After 75 years, Hollywood Park in Inglewood has closed. A new housing a retail development will be built in its place.
December 22, 2013 12:00:00 AM PST
Betfair Hollywood Park closed Sunday.

The $200,000 King Glorious Stakes for 2-year-olds was the track's last race. The 75-year-old racetrack will be turned into a housing and retail development starting next year.

On Sunday, the track came alive with jammed parking lots, lines at the betting windows, and thousands of fans and employees swapping stories about the Track of the Lakes and Flowers.

It seemed an appropriate ending to the story of a racetrack that opened during Hollywood's golden age of filming. But it was also a tough day for racing fans who questioned and blamed the cities of Inglewood and Los Angeles and the state of California for the track's closure.

"I've been coming here since my dad was here, and that was over 30 years - I was a little boy," said Earl Seale of Compton. "I'm gonna miss this track, it's a nice place."

"It's like having a relative die that you've known was gonna die for six month so it's like you've lived through the initial grief," said Lou Race of Westchester. "It's sad but it's inevitable."

Hollywood Park opened in 1938, under the direction of movie moguls Jack and Harry Warner. The 260-acre track hosted Seabiscuit and the first Breeders' Cup in 1984. It also featured thoroughbred stars such as Triple Crown winners Citation, Seattle Slew and Affirmed, and superstar mare Zenyatta.

Elizabeth Taylor, Dick Van Patten, Jimmy Stewart, Bing Crosby and Cary Grant were among the track's celebrity visitors.

Hollywood Park is the second major California racetrack to close in five years. Bay Meadows near San Francisco closed in 2008 after 74 years to make way for a similar development.

Some of horseracing's fixtures began at Hollywood Park and spread throughout the industry, including Sunday racing, which debuted in 1973, and fan giveaways.

The track's future had been in question since Churchill Downs sold it to Hollywood Park Land Co. in 2005.

At the time, the new owner said racing would continue for a minimum of three years while an effort was made to revitalize the sport's business model.

In recent years, attendance at the 260-acre track had declined sharply due to online betting. The aging facility had struggled financially. Betfair Hollywood Park officials say the land on which it sits on is too valuable to sustain the racing operations.
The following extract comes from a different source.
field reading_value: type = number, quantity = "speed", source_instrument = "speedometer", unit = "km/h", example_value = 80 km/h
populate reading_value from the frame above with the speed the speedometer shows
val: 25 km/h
Statewide initiatives to install slot machines at the track also failed.

"If all the people who showed up today because it's closing day, if all of them had been here last week or the week before, it wouldn't be closing," said Judy Race of Westchester.

The track's 260-acre footprint will be turned into 3,000 housing units, including single-family townhomes and condos; 25 acres of parkland, including a 10-acre central park; and a retail and entertainment district, anchored by a movie theatre, office space and a 300-room hotel.

The Associated Press contributed to this report.